── SUPPLIED ENTRIES

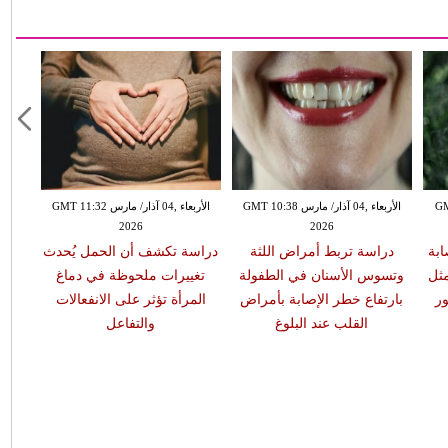
GMT 13:
الأربعاء ,04 آذار/ مارس GMT 10:38
الأربعاء ,04 آذار/ مارس GMT 11:32
2026
2026
ابة
دراسة تربط أمراض اللثة
دراسة تكشف أن الحمل يُحدث
مثل
وتسوس الأسنان في الطفولة
تغييرات ملحوظة في دماغ
ر
بارتفاع خطر الإصابة بأمراض
المرأة تؤثر على الانفعالات
القلب عند البلوغ
والتفاعل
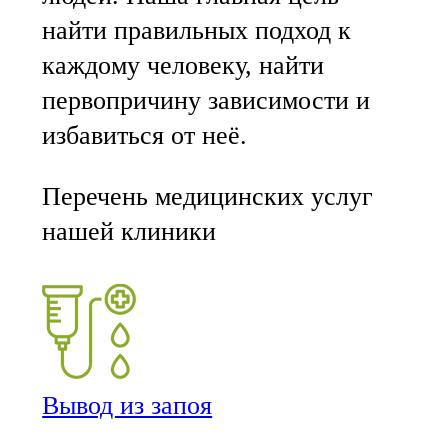
найти правильных подход к
каждому человеку, найти
первопричину зависимости и
избавиться от неё.
Перечень медицинских услуг
нашей клиники
Вывод из запоя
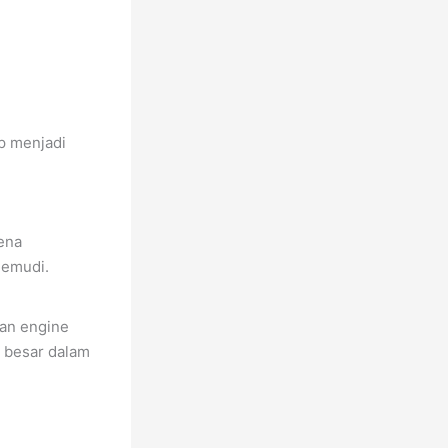
p menjadi
ena
gemudi.
an engine
 besar dalam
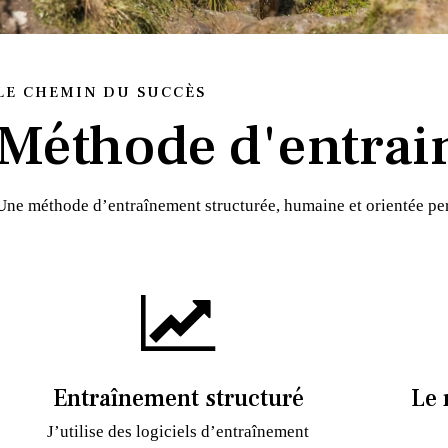
LE CHEMIN DU SUCCÈS
Méthode d'entrai
Une méthode d’entraînement structurée, humaine et orientée p
Entraînement structuré
Le 
J’utilise des logiciels d’entraînement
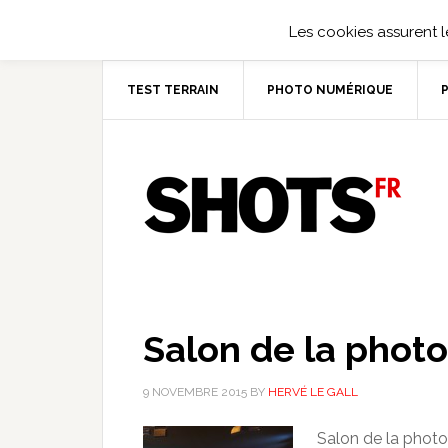
Les cookies assurent le
TEST TERRAIN
PHOTO NUMÉRIQUE
Salon de la photo 
9 NOVEMBRE 2015
BY
HERVÉ LE GALL
Salon de la photo 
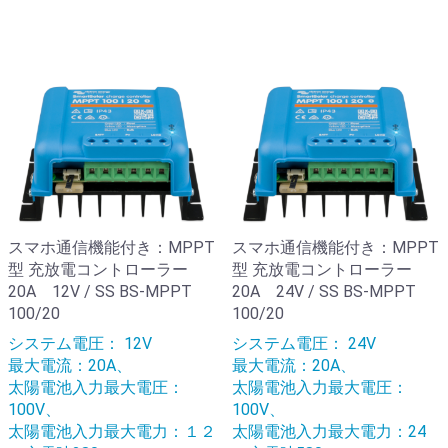
スマホ通信機能付き：MPPT
スマホ通信機能付き：MPPT
型 充放電コントローラー
型 充放電コントローラー
20A 12V / SS BS-MPPT
20A 24V / SS BS-MPPT
100/20
100/20
システム電圧： 12V
システム電圧： 24V
最大電流：20A、
最大電流：20A、
太陽電池入力最大電圧：
太陽電池入力最大電圧：
100V、
100V、
太陽電池入力最大電力：１２
太陽電池入力最大電力：24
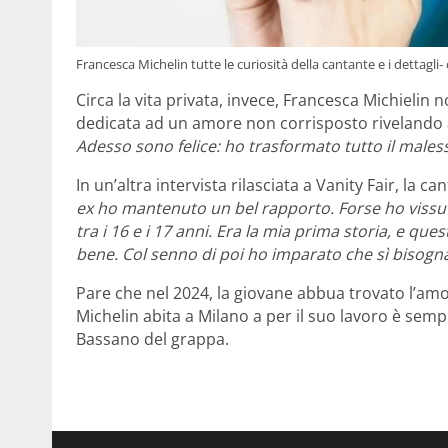
Francesca Michelin tutte le curiosità della cantante e i dettagli
Circa la vita privata, invece, Francesca Michielin
dedicata ad un amore non corrisposto rivelando a
Adesso sono felice: ho trasformato tutto il males
In un’altra intervista rilasciata a Vanity Fair, la c
ex ho mantenuto un bel rapporto. Forse ho vissu
tra i 16 e i 17 anni. Era la mia prima storia, e qu
bene. Col senno di poi ho imparato che sì bisogn
Pare che nel 2024, la giovane abbua trovato l’amo
Michelin abita a Milano a per il suo lavoro è sempre
Bassano del grappa.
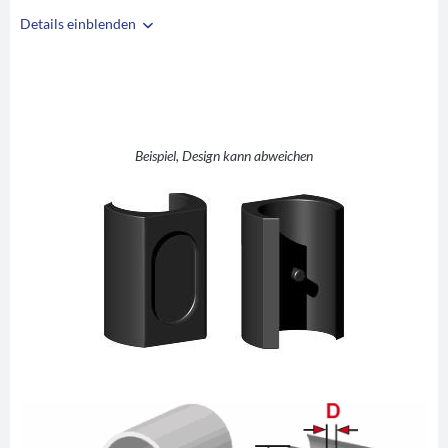
Details einblenden
i
A
21-22
B
30
C
4
D
5,6
Beispiel, Design kann abweichen
E
26,5
F
?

────

[WHAT YOU ARE ASKED TO DO]: Where a line above contains the word "آذار", show that line.

[EXERCISE RESULT]:
الأربعاء ,04 آذار/ مارس GMT 10:38
الأربعاء ,04 آذار/ مارس GMT 11:32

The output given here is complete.